Оказывается, в США есть компания Crime Scene Cleaners Inc., с которой у полиции заключен контракт на предоставление услуг очистки мест преступления. Можете себе представить, с чем работникам такой компании приходится сталкиваться.

*Доставка еды смертникам*

Сервис доставки еды преступникам, осужденным на смертную казнь, расположенный в Торонто, действительно оказывает такую услугу. Преступник, осужденный на смертную казнь, может заказать себе вкусную еду, стоимость которой будет составлять всего . В комплект также входит DVD с выбранным фильмом и бумажная маска человека, заказавшего еду.

*Сервис стояния в очереди*

Надоели очереди? Если вы живете в Вашингтоне, и вы не можете стоят в какой-то очереди, то можно позвонить в компанию, которая пришлет человека, который заменит вас. Он/она будет стоять в любой очереди любое время. Заказать подобную услугу можно как по телефону, так и онлайн.

*Ring4Freedom: сервис дозвона*

Этот сервис выполняет единственную функцию - позволяет осуществлять звонки на свой собственный телефон. Зачем? Ну, создатели сервиса считают, что такой услугой будут пользоваться люди, которые хотят выпроводить нежеланных гостей. 

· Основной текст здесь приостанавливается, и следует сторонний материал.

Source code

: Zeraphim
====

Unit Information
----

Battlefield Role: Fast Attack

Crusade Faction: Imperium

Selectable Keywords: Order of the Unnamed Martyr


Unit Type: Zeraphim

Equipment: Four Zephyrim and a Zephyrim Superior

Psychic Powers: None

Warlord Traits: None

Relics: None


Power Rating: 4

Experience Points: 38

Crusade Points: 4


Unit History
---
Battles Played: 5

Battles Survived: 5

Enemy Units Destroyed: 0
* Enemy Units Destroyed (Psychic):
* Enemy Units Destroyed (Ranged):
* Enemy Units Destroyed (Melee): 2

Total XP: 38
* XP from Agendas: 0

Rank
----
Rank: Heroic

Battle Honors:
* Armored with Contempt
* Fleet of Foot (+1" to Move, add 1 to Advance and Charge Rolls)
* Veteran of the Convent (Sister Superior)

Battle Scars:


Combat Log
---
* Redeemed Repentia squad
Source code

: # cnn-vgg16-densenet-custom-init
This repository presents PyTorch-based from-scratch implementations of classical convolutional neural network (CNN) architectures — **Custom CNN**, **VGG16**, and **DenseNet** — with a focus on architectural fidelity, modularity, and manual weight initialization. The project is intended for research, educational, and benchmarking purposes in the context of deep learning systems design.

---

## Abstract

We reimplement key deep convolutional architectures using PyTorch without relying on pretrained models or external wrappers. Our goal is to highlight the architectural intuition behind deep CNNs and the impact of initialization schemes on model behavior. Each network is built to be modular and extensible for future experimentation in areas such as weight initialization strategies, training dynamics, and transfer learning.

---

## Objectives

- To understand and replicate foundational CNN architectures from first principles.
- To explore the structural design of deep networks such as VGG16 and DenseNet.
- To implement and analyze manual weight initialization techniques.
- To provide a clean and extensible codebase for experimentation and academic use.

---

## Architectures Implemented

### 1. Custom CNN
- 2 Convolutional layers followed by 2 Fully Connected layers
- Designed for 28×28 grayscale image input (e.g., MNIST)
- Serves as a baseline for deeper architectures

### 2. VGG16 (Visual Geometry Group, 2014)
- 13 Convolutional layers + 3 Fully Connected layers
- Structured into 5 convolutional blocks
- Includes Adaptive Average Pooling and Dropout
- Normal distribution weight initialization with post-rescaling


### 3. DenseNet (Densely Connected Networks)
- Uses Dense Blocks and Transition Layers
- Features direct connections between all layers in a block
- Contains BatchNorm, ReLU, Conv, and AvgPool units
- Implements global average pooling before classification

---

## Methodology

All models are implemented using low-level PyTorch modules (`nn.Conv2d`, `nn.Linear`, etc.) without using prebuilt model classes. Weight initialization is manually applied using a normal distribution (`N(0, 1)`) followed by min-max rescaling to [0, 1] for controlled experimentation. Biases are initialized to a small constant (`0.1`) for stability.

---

Все просто - стоимость использования сервиса составляет 4,95 долларов США. Заплатив, человек получает возможность скачать специальную программу, которая будет "висеть" в трее, и при клике на нее дозваниваться на ваш телефон посредством Интернет. Таким образом, можно выпроводить нежеланного гостя, сказав, что вам только что позвонили, к примеру, родители, которые будут через полчаса.

*Розовое такси: только для женщин*

Кто там говорит о неравенстве полов? В мексиканском городе Пуебла есть такси, которое развозит только женщин. Кстати, водителями являются тоже исключительно женщины. Мужчины просто не допускаются в салон. Такси это создано для тех женщин, кому надоели постоянные приставания водителей обычных такси, которые часто делают неприличные предложения.

В "Розовом такси" утверждают, что знакомы с такой проблемой, и сама компания всемерно помогает женщинам в безопасности доехать до пункта назначения. Вот такое вот транспортное неравенство полов.

----------


## Irina

> Надоели очереди? Если вы живете в Вашингтоне, и вы не можете стоят в какой-то очереди, то можно позвонить в компанию, которая пришлет человека, который заменит вас. Он/она будет стоять в любой очереди любое время. Заказать подобную услугу можно как по телефону, так и онлайн.


Американцы совсем уж ленивыми стали. Может ещё и сервис кормления с ложечки появится, чтоб даже с кровати не вставать?

----------